[[ DATA IN THIS EXERCISE, beginning ]]
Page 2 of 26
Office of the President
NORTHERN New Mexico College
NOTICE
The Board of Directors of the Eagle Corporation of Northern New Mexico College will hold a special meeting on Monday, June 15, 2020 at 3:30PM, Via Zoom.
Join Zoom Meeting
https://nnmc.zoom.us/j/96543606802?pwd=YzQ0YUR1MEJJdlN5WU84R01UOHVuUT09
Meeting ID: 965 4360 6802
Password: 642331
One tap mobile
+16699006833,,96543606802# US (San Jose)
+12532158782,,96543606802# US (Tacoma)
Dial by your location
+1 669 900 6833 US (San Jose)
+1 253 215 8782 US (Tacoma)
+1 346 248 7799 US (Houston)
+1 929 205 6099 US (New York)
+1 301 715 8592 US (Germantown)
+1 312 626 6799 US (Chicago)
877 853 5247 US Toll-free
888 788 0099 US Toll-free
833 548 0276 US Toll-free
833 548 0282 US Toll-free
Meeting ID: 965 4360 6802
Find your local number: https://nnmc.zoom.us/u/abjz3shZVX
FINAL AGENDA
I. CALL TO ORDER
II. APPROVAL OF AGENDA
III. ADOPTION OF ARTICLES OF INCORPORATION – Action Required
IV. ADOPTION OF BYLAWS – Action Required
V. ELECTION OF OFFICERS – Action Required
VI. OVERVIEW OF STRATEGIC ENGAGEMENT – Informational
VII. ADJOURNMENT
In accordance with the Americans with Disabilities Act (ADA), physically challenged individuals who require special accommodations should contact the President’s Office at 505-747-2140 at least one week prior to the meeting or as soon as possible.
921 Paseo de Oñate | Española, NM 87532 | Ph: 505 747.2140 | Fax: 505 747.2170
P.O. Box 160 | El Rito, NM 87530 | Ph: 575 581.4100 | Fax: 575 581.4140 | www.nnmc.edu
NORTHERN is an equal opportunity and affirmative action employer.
[[ DATA IN THIS EXERCISE, end ]]
[[ DATA IN THIS EXERCISE, beginning ]]
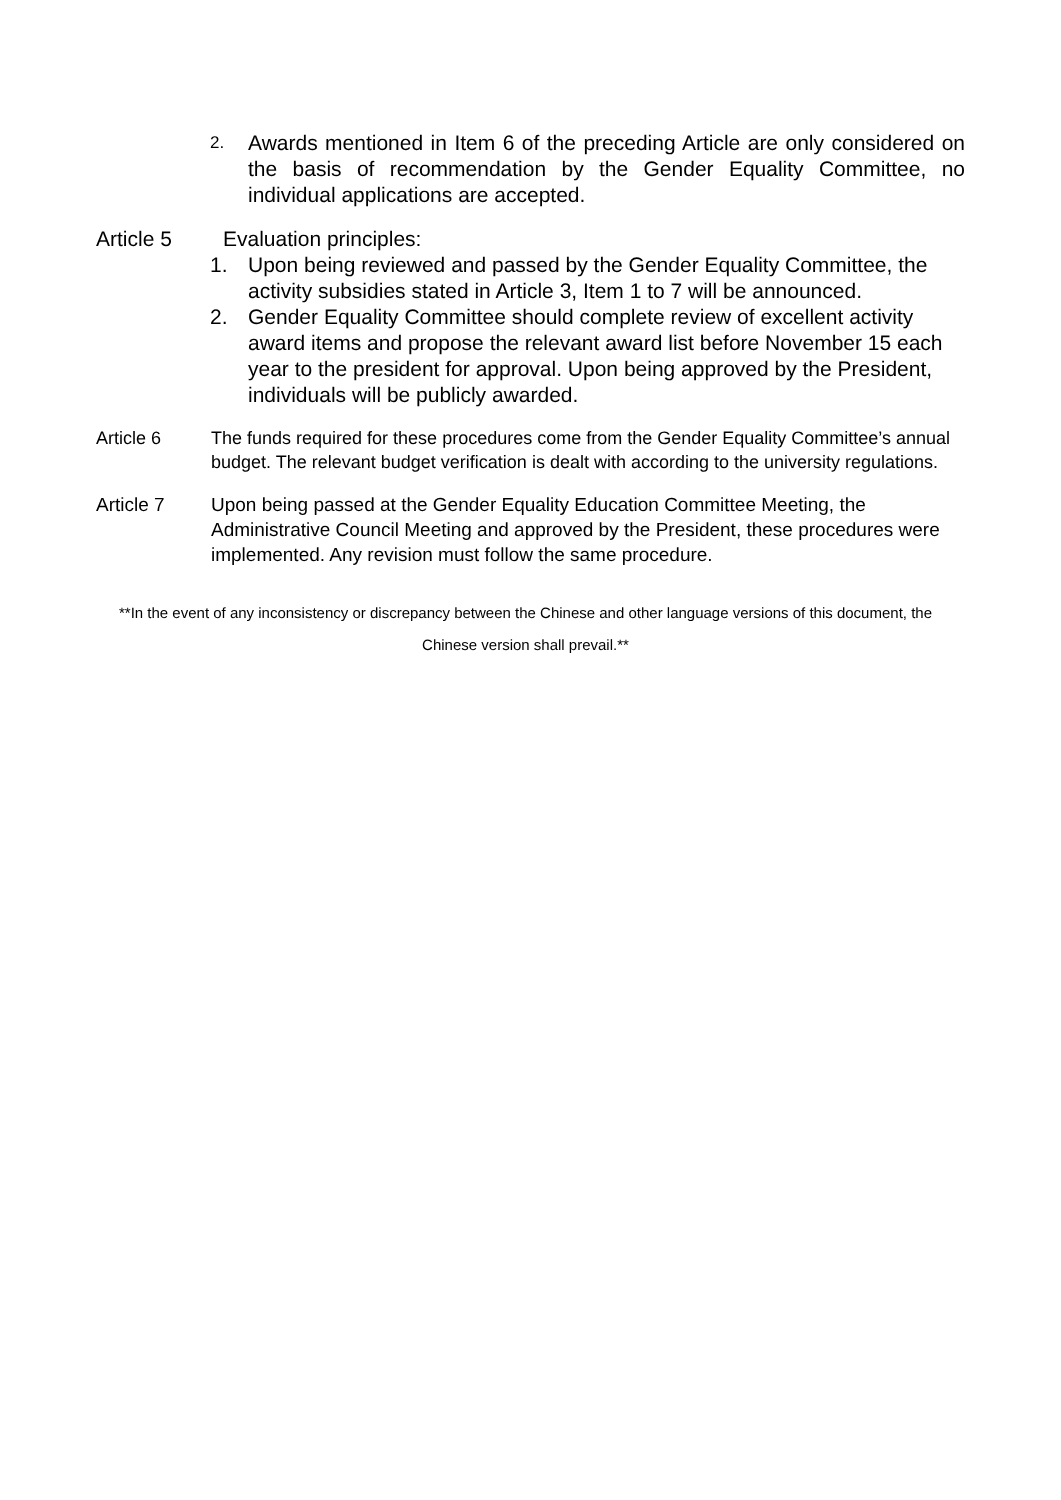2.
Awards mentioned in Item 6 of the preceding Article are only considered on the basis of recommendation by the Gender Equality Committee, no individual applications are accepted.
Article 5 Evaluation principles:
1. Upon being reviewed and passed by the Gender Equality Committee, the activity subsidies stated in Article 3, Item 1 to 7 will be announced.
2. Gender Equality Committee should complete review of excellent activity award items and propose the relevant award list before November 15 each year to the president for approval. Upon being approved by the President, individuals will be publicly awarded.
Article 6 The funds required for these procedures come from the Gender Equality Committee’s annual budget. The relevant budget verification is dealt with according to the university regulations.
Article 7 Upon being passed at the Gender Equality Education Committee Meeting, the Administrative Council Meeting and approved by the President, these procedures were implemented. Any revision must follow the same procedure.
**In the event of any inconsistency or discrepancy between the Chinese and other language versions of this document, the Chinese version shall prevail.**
[[ DATA IN THIS EXERCISE, end ]]
[[ DATA IN THIS EXERCISE, beginning ]]
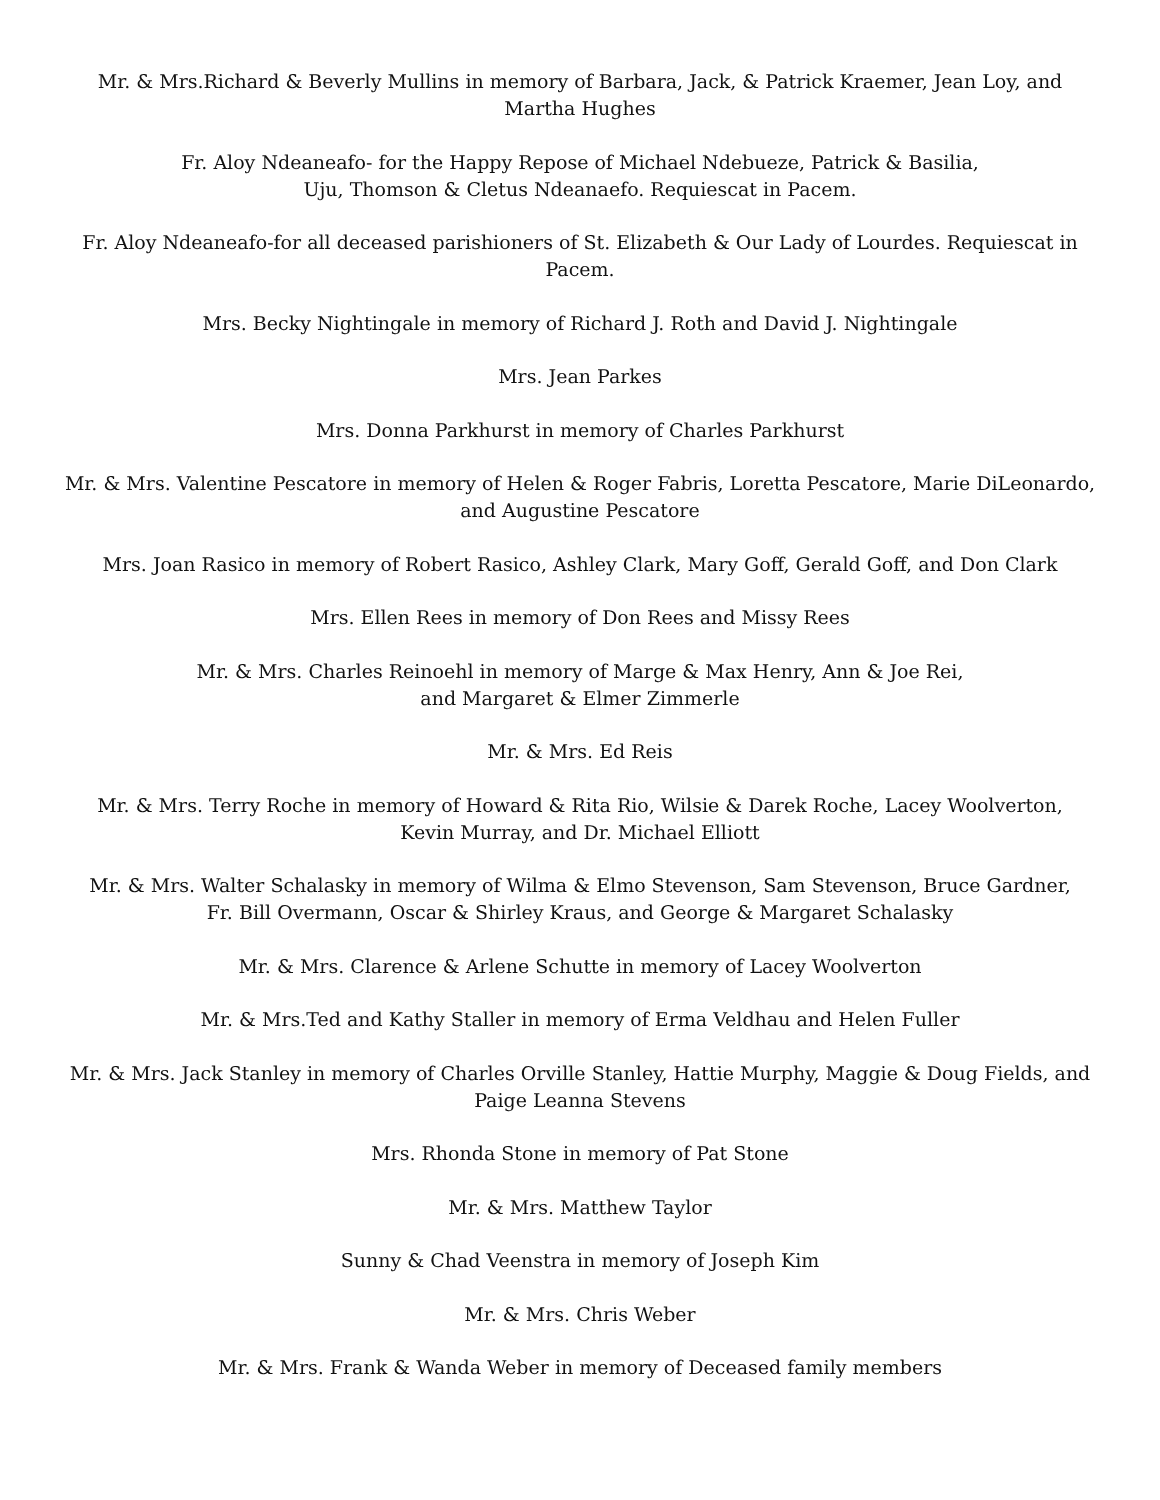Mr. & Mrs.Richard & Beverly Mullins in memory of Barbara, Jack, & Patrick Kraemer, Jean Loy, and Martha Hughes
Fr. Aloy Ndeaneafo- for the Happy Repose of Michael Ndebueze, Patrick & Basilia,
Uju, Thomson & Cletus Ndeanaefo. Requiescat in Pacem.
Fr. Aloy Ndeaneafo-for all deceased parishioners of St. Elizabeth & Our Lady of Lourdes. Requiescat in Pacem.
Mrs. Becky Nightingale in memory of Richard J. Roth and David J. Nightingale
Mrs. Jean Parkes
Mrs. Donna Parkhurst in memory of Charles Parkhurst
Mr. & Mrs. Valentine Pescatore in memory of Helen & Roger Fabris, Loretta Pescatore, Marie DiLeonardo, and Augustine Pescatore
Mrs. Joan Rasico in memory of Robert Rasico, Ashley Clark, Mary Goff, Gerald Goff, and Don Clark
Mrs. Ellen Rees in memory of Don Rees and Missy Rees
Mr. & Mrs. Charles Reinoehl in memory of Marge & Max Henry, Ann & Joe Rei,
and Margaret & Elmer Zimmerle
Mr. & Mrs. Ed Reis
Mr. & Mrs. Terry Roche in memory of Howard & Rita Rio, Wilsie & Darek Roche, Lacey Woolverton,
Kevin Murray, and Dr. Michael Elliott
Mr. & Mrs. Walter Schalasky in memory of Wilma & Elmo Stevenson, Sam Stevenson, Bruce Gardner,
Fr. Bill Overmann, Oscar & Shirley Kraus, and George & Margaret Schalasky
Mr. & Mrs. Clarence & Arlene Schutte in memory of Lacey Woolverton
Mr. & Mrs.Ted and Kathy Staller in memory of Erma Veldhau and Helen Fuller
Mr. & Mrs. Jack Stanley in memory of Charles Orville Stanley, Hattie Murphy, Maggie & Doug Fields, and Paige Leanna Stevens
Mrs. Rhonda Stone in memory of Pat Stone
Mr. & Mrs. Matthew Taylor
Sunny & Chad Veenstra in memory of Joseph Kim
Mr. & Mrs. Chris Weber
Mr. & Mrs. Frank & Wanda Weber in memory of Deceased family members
[[ DATA IN THIS EXERCISE, end ]]
▶ _WORK ORDER_
From the entries above, write out only the lines starting at the line that holds "I. CALL TO ORDER" and ending at the line that holds "VII. ADJOURNMENT", keeping both and matching them exactly.

▶ _YOUR SOLUTION_
I. CALL TO ORDER
II. APPROVAL OF AGENDA
III. ADOPTION OF ARTICLES OF INCORPORATION – Action Required
IV. ADOPTION OF BYLAWS – Action Required
V. ELECTION OF OFFICERS – Action Required
VI. OVERVIEW OF STRATEGIC ENGAGEMENT – Informational
VII. ADJOURNMENT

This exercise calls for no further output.